A masterplan by Ennead Architects and RAFT Landscape Architecture for a nonprofit farm in New York aims to address two problems in the US: high unemployment among military veterans and a shortage of agricultural workers.
Called Heroic Food Farm, the facility will include eight micro-housing units for veterans and a community building for living, dining and instruction. An existing farmhouse, hayloft and barn will also be renovated.
The project is slated to be built on a 19-acre (7.6-hectare) site in Hudson Valley, New York – a hilly region dotted with farms and small towns.
The buildings are carefully placed in relationship to each other and to take advantage of the picturesque landscape.
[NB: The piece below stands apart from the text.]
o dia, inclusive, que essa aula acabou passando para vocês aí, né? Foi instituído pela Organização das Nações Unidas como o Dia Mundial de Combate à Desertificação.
"It's about striking a balance between creating privacy for the individual and fostering a sense of community with shared spaces that open out to the view," said Andrew Burdick, director of Ennead Lab, the architecture firm's public interest and pro-bono division.
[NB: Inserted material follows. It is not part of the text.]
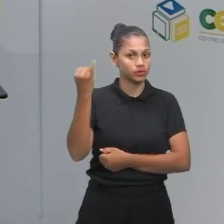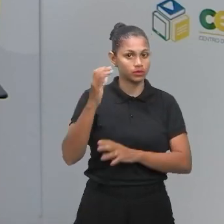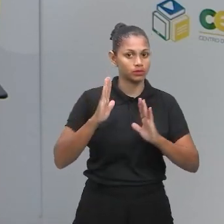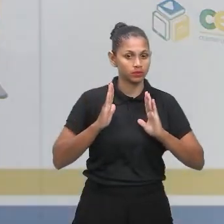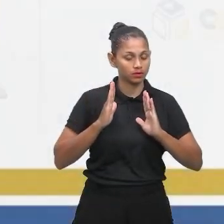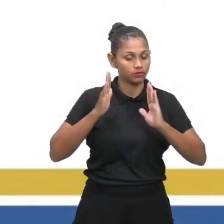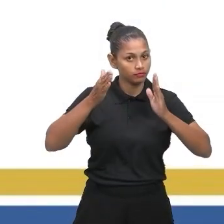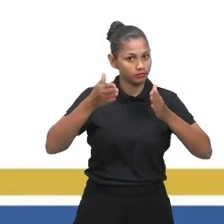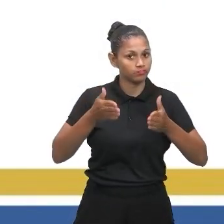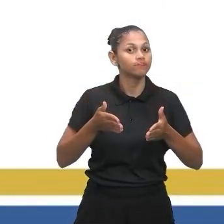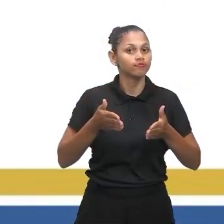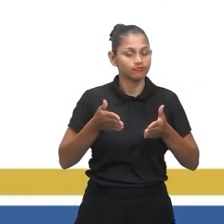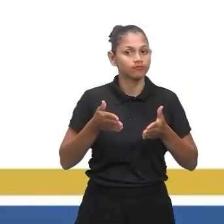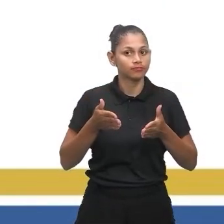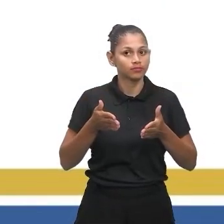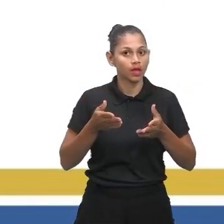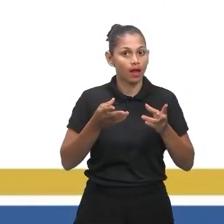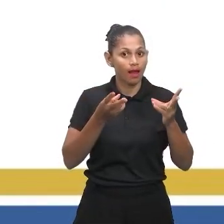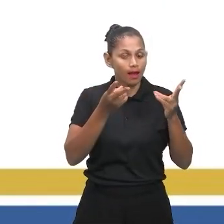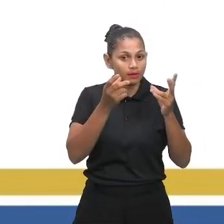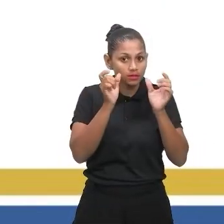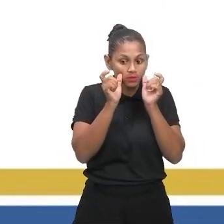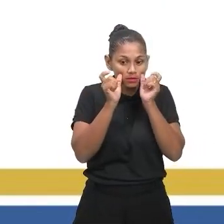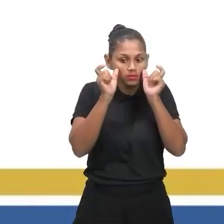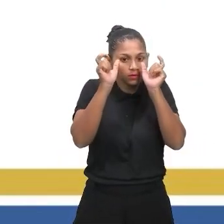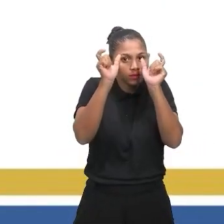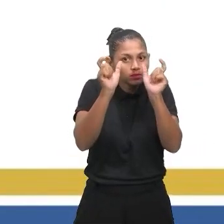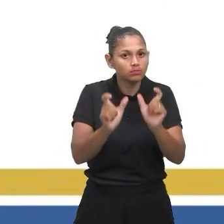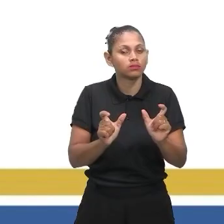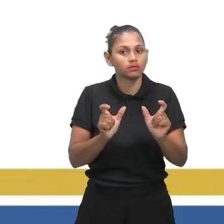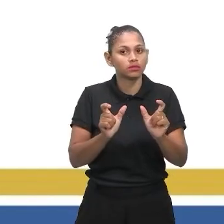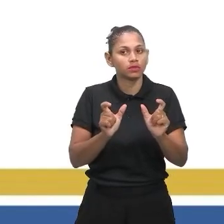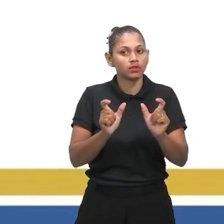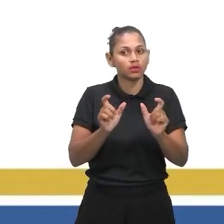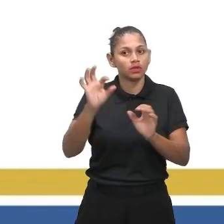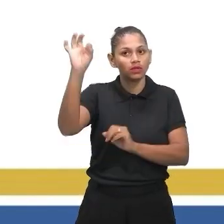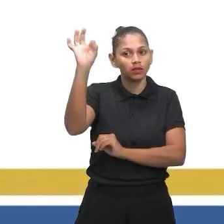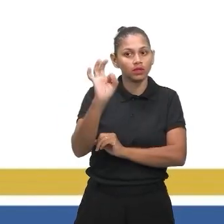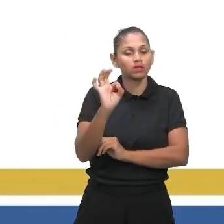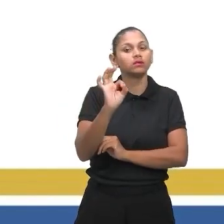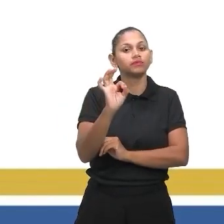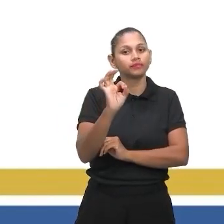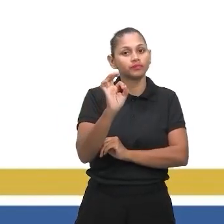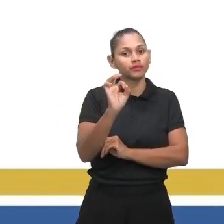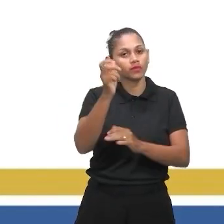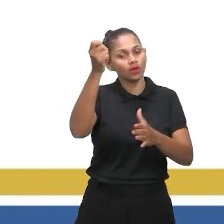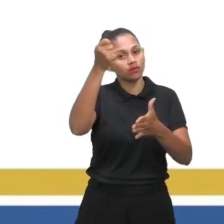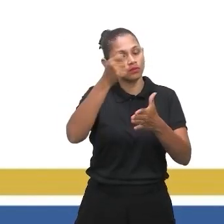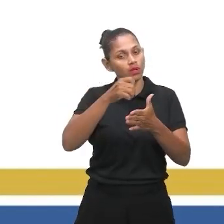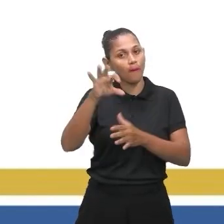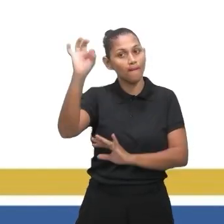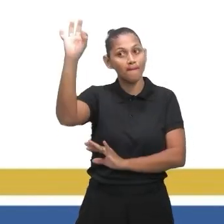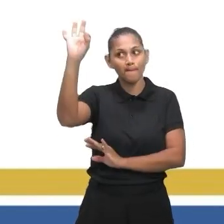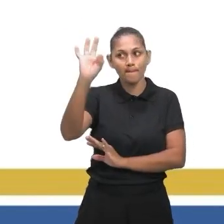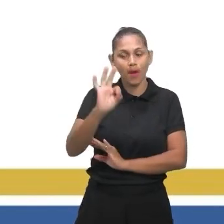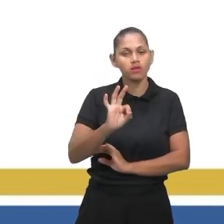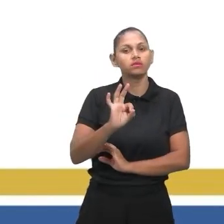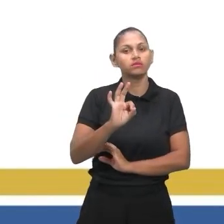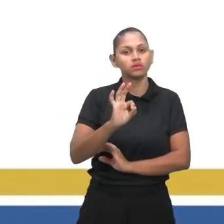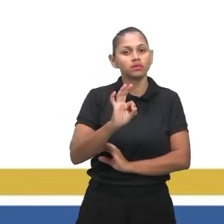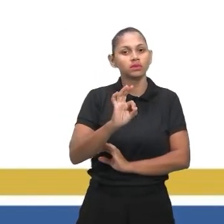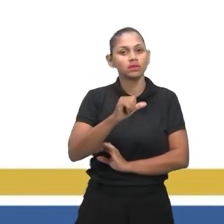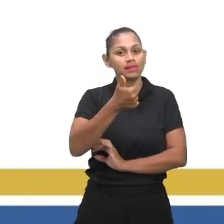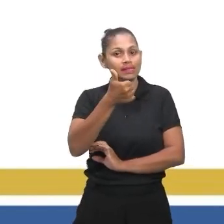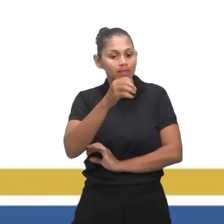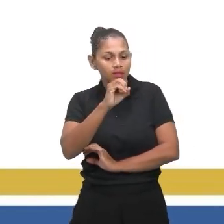nesse momento. A porcentagem é quando você escreve um número por cento, ou seja, por cento. Se eu tenho setenta por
The eight housing units, meant to accommodate individuals or couples, are linked by raised decks. The shed-like dwellings will rest on piers to "sit lightly on the land," Burdick said.
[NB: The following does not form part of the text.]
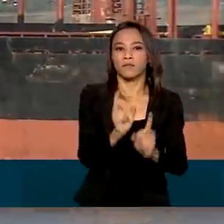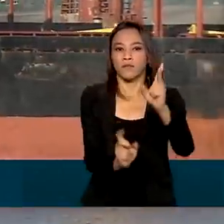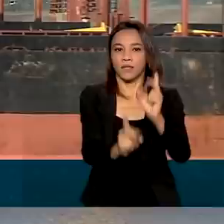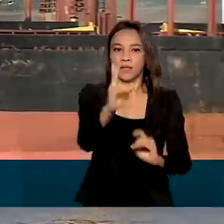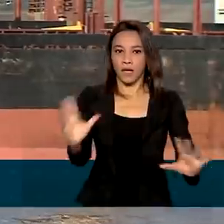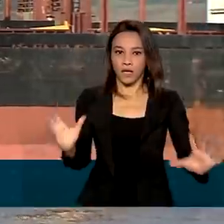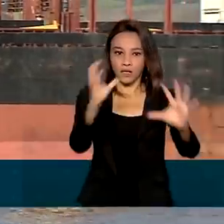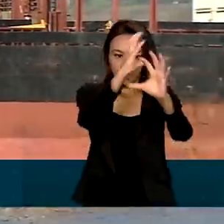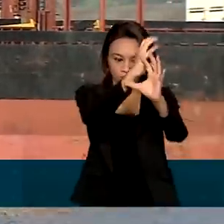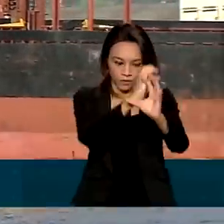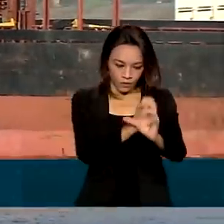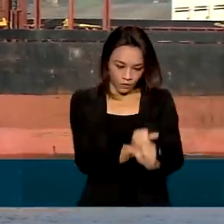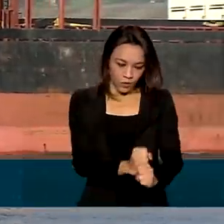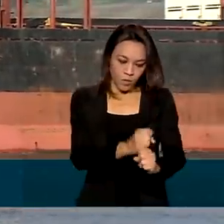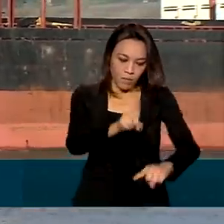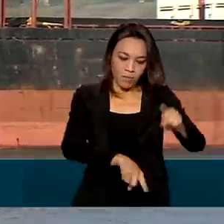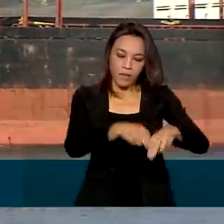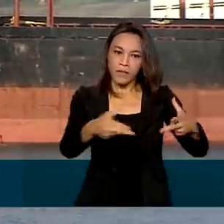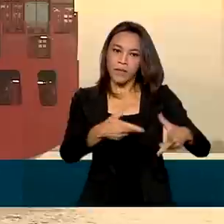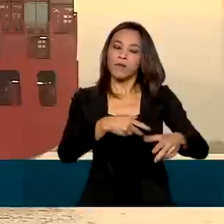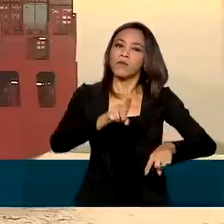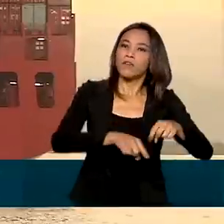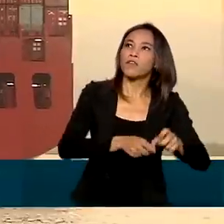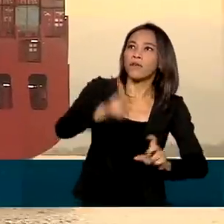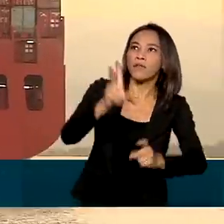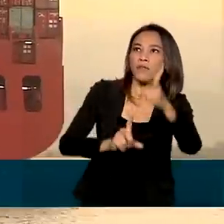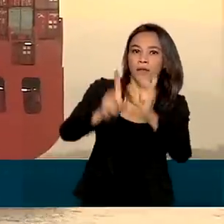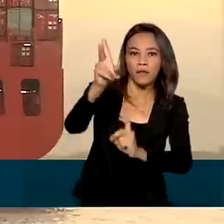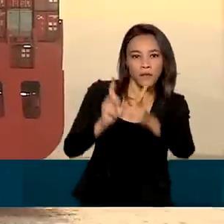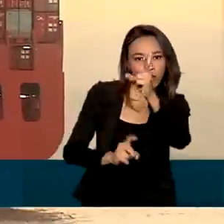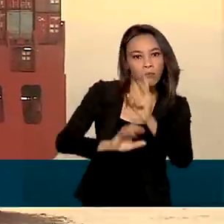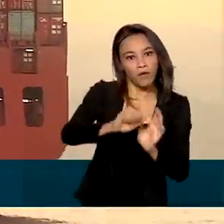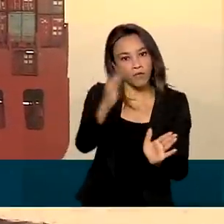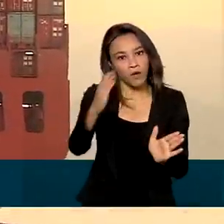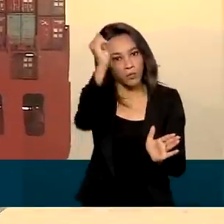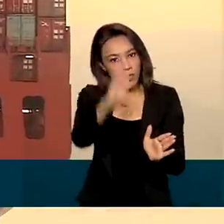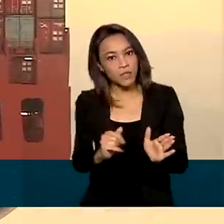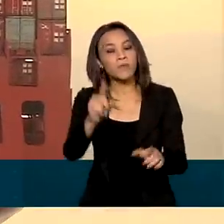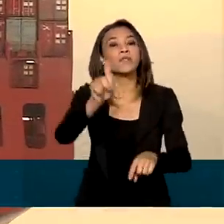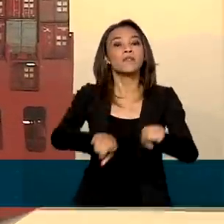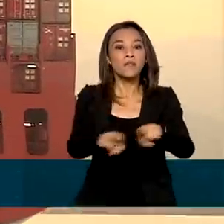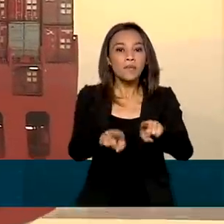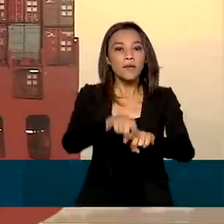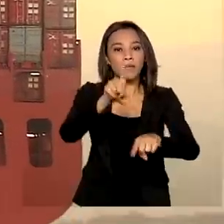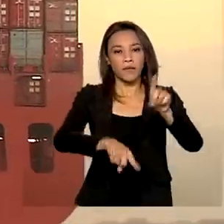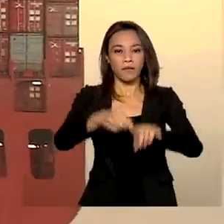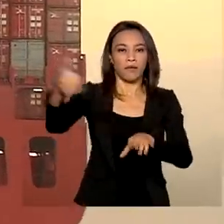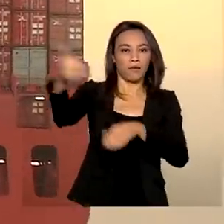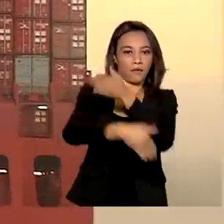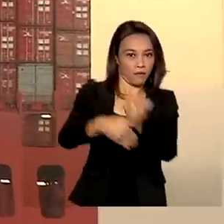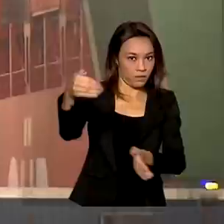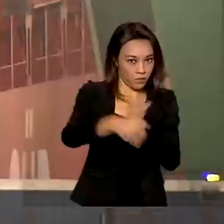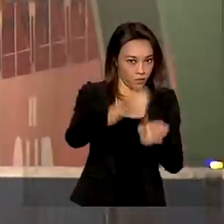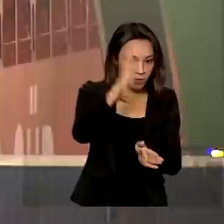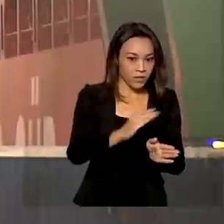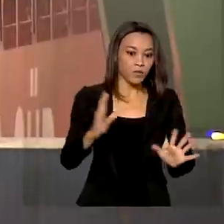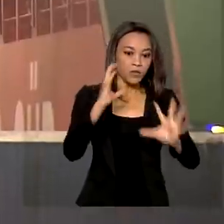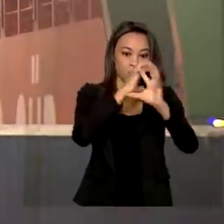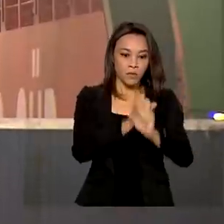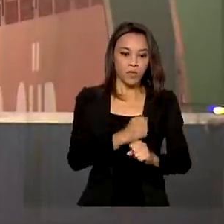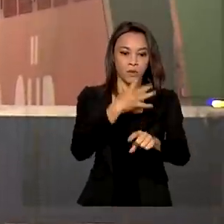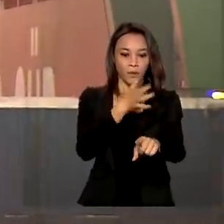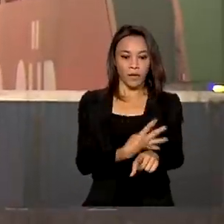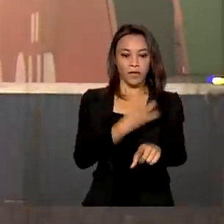a soma do que o país exportou e importou. Em julho, esse valor chegou a 43 bilhões e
Each dwelling is 325 square feet (30 square metres) and contains a sleeping area, bathroom and kitchenette. The architects did not incorporate living rooms, as the residents will be encouraged to spend time in the community house.
The new buildings will be designed to meet Passivhaus standards, which mandate extremely low energy consumption.
Burdick cites Thomas Jefferson's academic village at the University of Virginia – a quadrangle surrounded by residences with linked porches – as an inspiration for the siting of the structures.
Veterans in residence will receive instruction and mentorship and will be placed at nearby farms during peak harvest season. At the Heroic Food Farm site, they will also raise livestock and cultivate produce in greenhouses.
The founders of the Heroic Food organisation believe they can begin to fill an important gap in the US labour market.
According to a recent report in the Wall Street Journal, a shortage of farm workers is reducing agricultural production in the US by roughly 9.5 per cent per year. Many farmers are also reaching retirement age.
Military veterans could help fill the gap. The unemployment rate for soldiers who have served since 2001 is 7.2 per cent, according to the US Labor Department.
"The project appeals to people on both sides of the political spectrum," Burdick said. "It's just a good idea."
Though small in scale, Burdick hopes Heroic Food Farms could serve as a prototype that could be replicated in rural areas across the country.
With the masterplan completed, the farm project has received approval from the town of Claverack, where it will be built. Fundraising is now underway, and the architects hope to break ground next year, with a completion date of early 2017.
Heroic Food Farms will be located near the town of Hudson, which has become a regional centre for art, design and food. The artist Marina Abromovic is building an institute for performance art, designed by OMA, in Hudson.